Copy every record verbatim. Leave the pictures out.

(Stored data)
- Opening Delimiter -

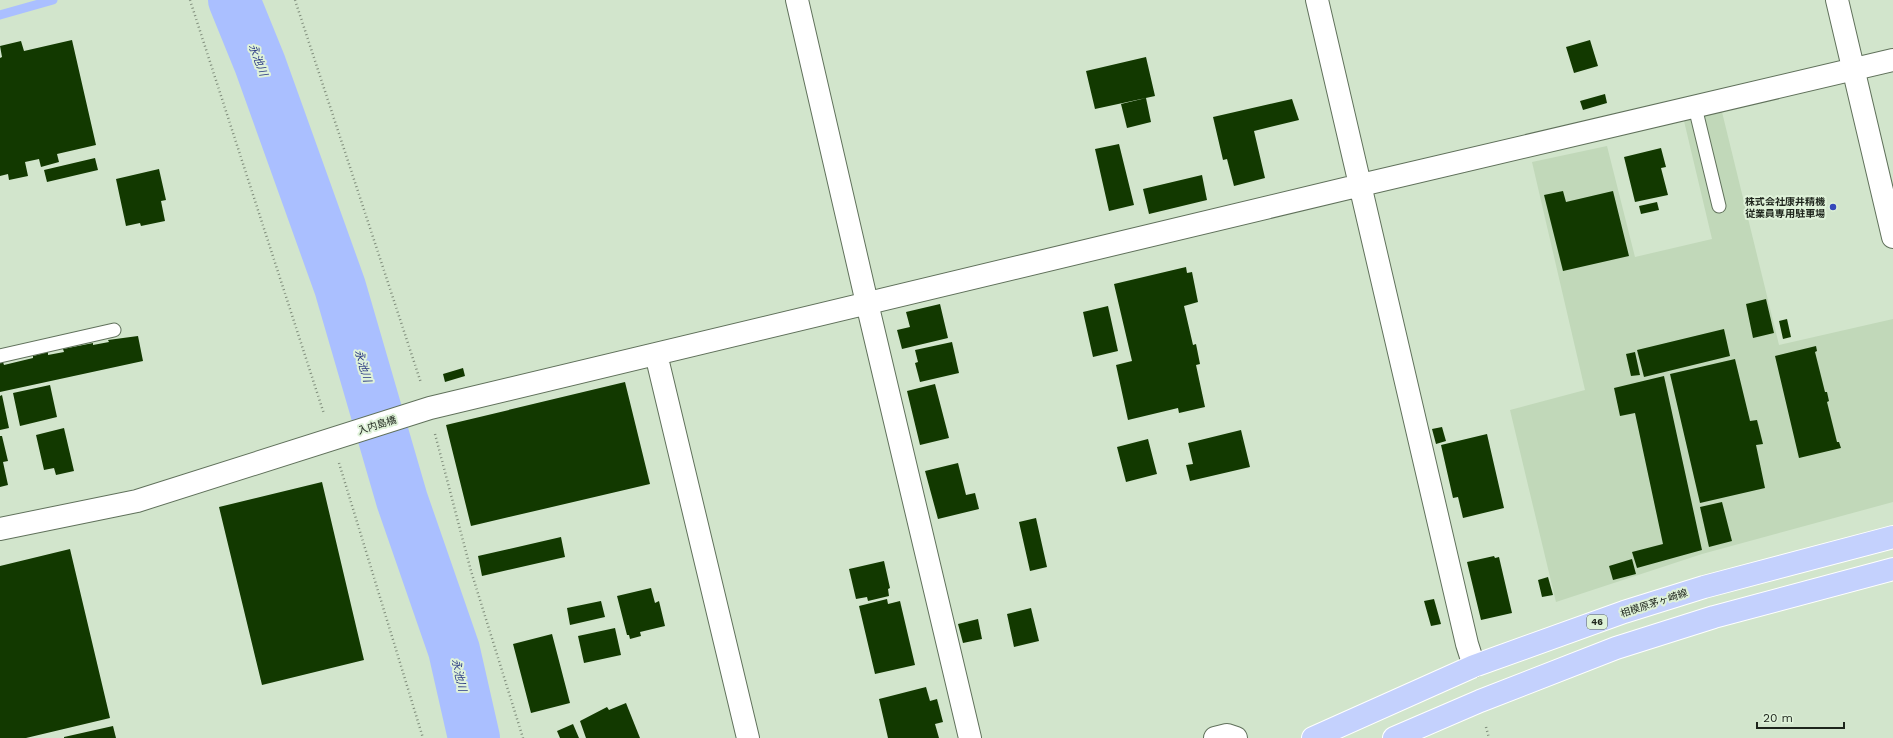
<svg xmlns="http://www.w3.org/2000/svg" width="1893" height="738" viewBox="0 0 1893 738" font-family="'Work Sans','Noto Sans JP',sans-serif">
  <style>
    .built { fill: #c1d8b9 }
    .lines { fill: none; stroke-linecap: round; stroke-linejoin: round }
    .stream { stroke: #aabfff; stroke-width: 9 }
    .river { stroke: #aabfff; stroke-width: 52 }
    .building { fill: #123900 }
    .service-casing { stroke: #60715b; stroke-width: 15 }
    .minor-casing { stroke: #60715b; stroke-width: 24 }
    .primary-casing { stroke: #fff; stroke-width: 24 }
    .path { stroke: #808e7c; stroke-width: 2.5; stroke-dasharray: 1 3; stroke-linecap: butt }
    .service { stroke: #fff; stroke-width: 13 }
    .minor { stroke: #fff; stroke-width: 22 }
    .primary { stroke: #c4d1fd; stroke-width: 22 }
    .poi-dot { fill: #3548ba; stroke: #dff2d9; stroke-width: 1.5 }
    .labels { text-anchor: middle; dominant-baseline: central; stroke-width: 4; stroke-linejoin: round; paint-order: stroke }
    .shield { fill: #dff2d9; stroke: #576254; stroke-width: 1 }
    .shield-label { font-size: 9px; font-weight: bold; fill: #1d241b }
    .poi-label { font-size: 10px; font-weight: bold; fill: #1d241b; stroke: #dff2d9; text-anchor: end }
    .street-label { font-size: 10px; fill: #1d241b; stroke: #dff2d9 }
    .water-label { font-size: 11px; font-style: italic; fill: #2a3983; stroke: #dff2d9 }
  </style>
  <rect width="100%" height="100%" fill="#d2e5cc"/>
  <path class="built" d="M1722,112L1779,345L1893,319V502L1702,554L1556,602L1510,410L1585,390L1532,162L1607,146L1635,257L1712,239L1684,121Z"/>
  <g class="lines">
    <path class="stream" d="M0,15L53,0"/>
    <path class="river" d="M234,0L260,64L340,287L402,500L454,650L474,738"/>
  </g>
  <path class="building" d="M72,40L96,145L57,154L59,162L41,167L39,159L25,162L28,176L9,180L8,174L0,176V58L2,57L0,46L21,41L24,51Z
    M1590,40L1598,66L1574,73L1566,47Z
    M1146,57L1155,96L1095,109L1086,71Z
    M1605,94L1607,103L1583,110L1580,101Z
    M1146,98L1151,122L1127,128L1121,104Z
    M1292,99L1299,120L1254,131L1265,178L1234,186L1227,159L1223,160L1213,117Z
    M1119,144L1134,205L1109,211L1095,149Z
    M1661,148L1666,167L1661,168L1668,195L1635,202L1624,157Z
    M95,158L98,170L47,182L44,170Z
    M159,169L166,200L161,201L165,221L141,226L140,223L126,226L116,179Z
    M1202,175L1207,200L1149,214L1143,189Z
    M1563,191L1566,202L1613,191L1629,256L1563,271L1544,195Z
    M1657,202L1659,210L1641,214L1639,206Z
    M1186,267L1187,273L1192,272L1198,302L1184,306L1193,345L1196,344L1200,364L1196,365L1205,407L1179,413L1178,408L1128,420L1116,365L1132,361L1114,284Z
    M1766,299L1774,333L1753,338L1746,304Z
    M940,304L948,338L902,349L897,330L910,327L906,312Z
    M1108,306L1118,351L1093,357L1083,312Z
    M1787,319L1791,337L1783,339L1779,321Z
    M1724,329L1730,356L1644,377L1637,350Z
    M138,336L143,361L0,392V363L3,362L4,365L33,358V356L48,352V355L64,352L63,349L93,343V345L109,342L108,340Z
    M952,342L959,373L920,382L915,363L918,362L915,350Z
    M1816,346L1817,351L1815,352L1825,392H1827L1829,401L1827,402L1837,442H1839L1841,448L1799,458L1775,356Z
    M1635,352L1640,375L1631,376L1626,354Z
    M1735,359L1750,421L1757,420L1763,444L1756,445L1765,488L1700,503L1670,374Z
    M463,368L465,376L445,382L443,374Z
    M1664,376L1702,550L1637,568L1632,552L1663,544L1635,413L1620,416L1614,388Z
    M625,382L650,484L471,526L446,425Z
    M935,384L949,438L920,445L907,391Z
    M50,385L57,417L20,426L13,393Z
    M2,395L9,428L0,430V396Z
    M1442,427L1446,441L1436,444L1432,429Z
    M64,428L74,471L56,475L54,468L44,470L36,435Z
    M1241,430L1250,467L1190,481L1186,465L1193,464L1188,443Z
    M1487,434L1504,508L1463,518L1458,497L1453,498L1441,445Z
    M0,436H2L8,461L3,462L8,485L0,487Z
    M1148,439L1157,474L1126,482L1117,447Z
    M958,463L966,495L975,493L979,509L938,519L925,471Z
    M322,482L364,660L262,685L219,507Z
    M1722,502L1732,541L1709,547L1700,507Z
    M1036,518L1047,567L1030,571L1019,522Z
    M561,537L565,557L482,576L478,556Z
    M70,549L110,718L26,738H0V566Z
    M1494,556L1495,558L1499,557L1512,613L1481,620L1467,562Z
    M1632,559L1636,574L1613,580L1609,566Z
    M884,561L890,588L888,589L889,596L868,601L867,597L856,599L849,569Z
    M1548,577L1553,595L1542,597L1538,580Z
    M651,588L655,603L659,601L665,626L640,632L641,636L630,639L629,635H627L617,596Z
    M887,599L888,604L900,601L915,665L875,674L859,606Z
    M1434,599L1441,624L1431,626L1424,601Z
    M601,601L605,617L570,625L567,608Z
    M1031,608L1039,641L1014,647L1007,614Z
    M978,619L982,639L963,643L958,624Z
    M615,628L621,655L584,663L578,636Z
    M552,634L570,703L531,713L513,644Z
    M926,687L930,701L937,699L943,722L935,724L939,738H888L879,699Z
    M626,703L640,738H586L580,721L607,707L609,710Z
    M573,724L579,738H560L557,731Z
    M113,726L116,738H64V737Z"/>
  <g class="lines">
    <defs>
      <path id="service" d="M1695,107L1719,206
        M0,356L114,330"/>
      <path id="minor" d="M797,0L867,303L970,738
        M1317,0L1467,644L1474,666
        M1837,0L1893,237
        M656,354L748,738
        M0,529L137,501L430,408L1361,185L1893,60
        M1215,738L1227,735L1236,738"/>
      <path id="primary" d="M1313,738L1474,666L1624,612L1704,587L1893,537
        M1394,738L1480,701L1616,648L1714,617L1893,569"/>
    </defs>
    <use href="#service" class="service-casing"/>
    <use href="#minor" class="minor-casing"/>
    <use href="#primary" class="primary-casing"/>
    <path class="path" d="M190,0L324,414
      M295,0L421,383
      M435,434L471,571L523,738
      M339,463L423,738
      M1486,727L1489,738"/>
    <use href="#service" class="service"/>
    <use href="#minor" class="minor"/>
    <use href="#primary" class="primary"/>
  </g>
  <circle class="poi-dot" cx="1833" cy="207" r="4"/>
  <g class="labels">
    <rect class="shield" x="1587" y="615" width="20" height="14" rx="3"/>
    <g class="shield-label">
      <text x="1597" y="622">46</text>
    </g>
    <g class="poi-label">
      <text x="1825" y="201">株式会社康井精機<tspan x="1825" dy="12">従業員専用駐車場</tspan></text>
    </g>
    <g class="street-label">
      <text transform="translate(377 425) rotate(-17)">入内島橋</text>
      <text transform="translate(1654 603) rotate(-18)">相模原茅ヶ崎線</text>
    </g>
    <g class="water-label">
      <text transform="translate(258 60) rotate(69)">永池川</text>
      <text transform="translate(363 366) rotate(74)">永池川</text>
      <text transform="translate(459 675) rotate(77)">永池川</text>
    </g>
  </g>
  <path d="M1757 722v6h87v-6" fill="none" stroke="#1d241b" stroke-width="2"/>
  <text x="1763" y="722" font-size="12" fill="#1d241b" stroke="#dff2d9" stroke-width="3" paint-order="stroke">20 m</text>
</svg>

- Closing Delimiter -

• Completed task:
<svg xmlns="http://www.w3.org/2000/svg" width="1893" height="738" viewBox="0 0 1893 738" font-family="'Work Sans','Noto Sans JP',sans-serif">
  <style>
    .built { fill: #c1d8b9 }
    .lines { fill: none; stroke-linecap: round; stroke-linejoin: round }
    .stream { stroke: #aabfff; stroke-width: 9 }
    .river { stroke: #aabfff; stroke-width: 52 }
    .building { fill: #123900 }
    .service-casing { stroke: #60715b; stroke-width: 15 }
    .minor-casing { stroke: #60715b; stroke-width: 24 }
    .primary-casing { stroke: #fff; stroke-width: 24 }
    .path { stroke: #808e7c; stroke-width: 2.5; stroke-dasharray: 1 3; stroke-linecap: butt }
    .service { stroke: #fff; stroke-width: 13 }
    .minor { stroke: #fff; stroke-width: 22 }
    .primary { stroke: #c4d1fd; stroke-width: 22 }
    .poi-dot { fill: #3548ba; stroke: #dff2d9; stroke-width: 1.5 }
    .labels { text-anchor: middle; dominant-baseline: central; stroke-width: 4; stroke-linejoin: round; paint-order: stroke }
    .shield { fill: #dff2d9; stroke: #576254; stroke-width: 1 }
    .shield-label { font-size: 9px; font-weight: bold; fill: #1d241b }
    .poi-label { font-size: 10px; font-weight: bold; fill: #1d241b; stroke: #dff2d9; text-anchor: end }
    .street-label { font-size: 10px; fill: #1d241b; stroke: #dff2d9 }
    .water-label { font-size: 11px; font-style: italic; fill: #2a3983; stroke: #dff2d9 }
  </style>
  <rect width="100%" height="100%" fill="#d2e5cc"/>
  <path class="built" d="M1722,112L1779,345L1893,319V502L1702,554L1556,602L1510,410L1585,390L1532,162L1607,146L1635,257L1712,239L1684,121Z"/>
  <g class="lines">
    <path class="stream" d="M0,15L53,0"/>
    <path class="river" d="M234,0L260,64L340,287L402,500L454,650L474,738"/>
  </g>
  <path class="building" d="M72,40L96,145L57,154L59,162L41,167L39,159L25,162L28,176L9,180L8,174L0,176V58L2,57L0,46L21,41L24,51Z
    M1590,40L1598,66L1574,73L1566,47Z
    M1146,57L1155,96L1095,109L1086,71Z
    M1605,94L1607,103L1583,110L1580,101Z
    M1146,98L1151,122L1127,128L1121,104Z
    M1292,99L1299,120L1254,131L1265,178L1234,186L1227,159L1223,160L1213,117Z
    M1119,144L1134,205L1109,211L1095,149Z
    M1661,148L1666,167L1661,168L1668,195L1635,202L1624,157Z
    M95,158L98,170L47,182L44,170Z
    M159,169L166,200L161,201L165,221L141,226L140,223L126,226L116,179Z
    M1202,175L1207,200L1149,214L1143,189Z
    M1563,191L1566,202L1613,191L1629,256L1563,271L1544,195Z
    M1657,202L1659,210L1641,214L1639,206Z
    M1186,267L1187,273L1192,272L1198,302L1184,306L1193,345L1196,344L1200,364L1196,365L1205,407L1179,413L1178,408L1128,420L1116,365L1132,361L1114,284Z
    M1766,299L1774,333L1753,338L1746,304Z
    M940,304L948,338L902,349L897,330L910,327L906,312Z
    M1108,306L1118,351L1093,357L1083,312Z
    M1787,319L1791,337L1783,339L1779,321Z
    M1724,329L1730,356L1644,377L1637,350Z
    M138,336L143,361L0,392V363L3,362L4,365L33,358V356L48,352V355L64,352L63,349L93,343V345L109,342L108,340Z
    M952,342L959,373L920,382L915,363L918,362L915,350Z
    M1816,346L1817,351L1815,352L1825,392H1827L1829,401L1827,402L1837,442H1839L1841,448L1799,458L1775,356Z
    M1635,352L1640,375L1631,376L1626,354Z
    M1735,359L1750,421L1757,420L1763,444L1756,445L1765,488L1700,503L1670,374Z
    M463,368L465,376L445,382L443,374Z
    M1664,376L1702,550L1637,568L1632,552L1663,544L1635,413L1620,416L1614,388Z
    M625,382L650,484L471,526L446,425Z
    M935,384L949,438L920,445L907,391Z
    M50,385L57,417L20,426L13,393Z
    M2,395L9,428L0,430V396Z
    M1442,427L1446,441L1436,444L1432,429Z
    M64,428L74,471L56,475L54,468L44,470L36,435Z
    M1241,430L1250,467L1190,481L1186,465L1193,464L1188,443Z
    M1487,434L1504,508L1463,518L1458,497L1453,498L1441,445Z
    M0,436H2L8,461L3,462L8,485L0,487Z
    M1148,439L1157,474L1126,482L1117,447Z
    M958,463L966,495L975,493L979,509L938,519L925,471Z
    M322,482L364,660L262,685L219,507Z
    M1722,502L1732,541L1709,547L1700,507Z
    M1036,518L1047,567L1030,571L1019,522Z
    M561,537L565,557L482,576L478,556Z
    M70,549L110,718L26,738H0V566Z
    M1494,556L1495,558L1499,557L1512,613L1481,620L1467,562Z
    M1632,559L1636,574L1613,580L1609,566Z
    M884,561L890,588L888,589L889,596L868,601L867,597L856,599L849,569Z
    M1548,577L1553,595L1542,597L1538,580Z
    M651,588L655,603L659,601L665,626L640,632L641,636L630,639L629,635H627L617,596Z
    M887,599L888,604L900,601L915,665L875,674L859,606Z
    M1434,599L1441,624L1431,626L1424,601Z
    M601,601L605,617L570,625L567,608Z
    M1031,608L1039,641L1014,647L1007,614Z
    M978,619L982,639L963,643L958,624Z
    M615,628L621,655L584,663L578,636Z
    M552,634L570,703L531,713L513,644Z
    M926,687L930,701L937,699L943,722L935,724L939,738H888L879,699Z
    M626,703L640,738H586L580,721L607,707L609,710Z
    M573,724L579,738H560L557,731Z
    M113,726L116,738H64V737Z"/>
  <g class="lines">
    <defs>
      <path id="service" d="M1695,107L1719,206
        M0,356L114,330"/>
      <path id="minor" d="M797,0L867,303L970,738
        M1317,0L1467,644L1474,666
        M1837,0L1893,237
        M656,354L748,738
        M0,529L137,501L430,408L1361,185L1893,60
        M1215,738L1227,735L1236,738"/>
      <path id="primary" d="M1313,738L1474,666L1624,612L1704,587L1893,537
        M1394,738L1480,701L1616,648L1714,617L1893,569"/>
    </defs>
    <use href="#service" class="service-casing"/>
    <use href="#minor" class="minor-casing"/>
    <use href="#primary" class="primary-casing"/>
    <path class="path" d="M190,0L324,414
      M295,0L421,383
      M435,434L471,571L523,738
      M339,463L423,738
      M1486,727L1489,738"/>
    <use href="#service" class="service"/>
    <use href="#minor" class="minor"/>
    <use href="#primary" class="primary"/>
  </g>
  <circle class="poi-dot" cx="1833" cy="207" r="4"/>
  <g class="labels">
    <rect class="shield" x="1587" y="615" width="20" height="14" rx="3"/>
    <g class="shield-label">
      <text x="1597" y="622">46</text>
    </g>
    <g class="poi-label">
      <text x="1825" y="201">株式会社康井精機<tspan x="1825" dy="12">従業員専用駐車場</tspan></text>
    </g>
    <g class="street-label">
      <text transform="translate(377 425) rotate(-17)">入内島橋</text>
      <text transform="translate(1654 603) rotate(-18)">相模原茅ヶ崎線</text>
    </g>
    <g class="water-label">
      <text transform="translate(258 60) rotate(69)">永池川</text>
      <text transform="translate(363 366) rotate(74)">永池川</text>
      <text transform="translate(459 675) rotate(77)">永池川</text>
    </g>
  </g>
  <path d="M1757 722v6h87v-6" fill="none" stroke="#1d241b" stroke-width="2"/>
  <text x="1763" y="722" font-size="12" fill="#1d241b" stroke="#dff2d9" stroke-width="3" paint-order="stroke">20 m</text>
</svg>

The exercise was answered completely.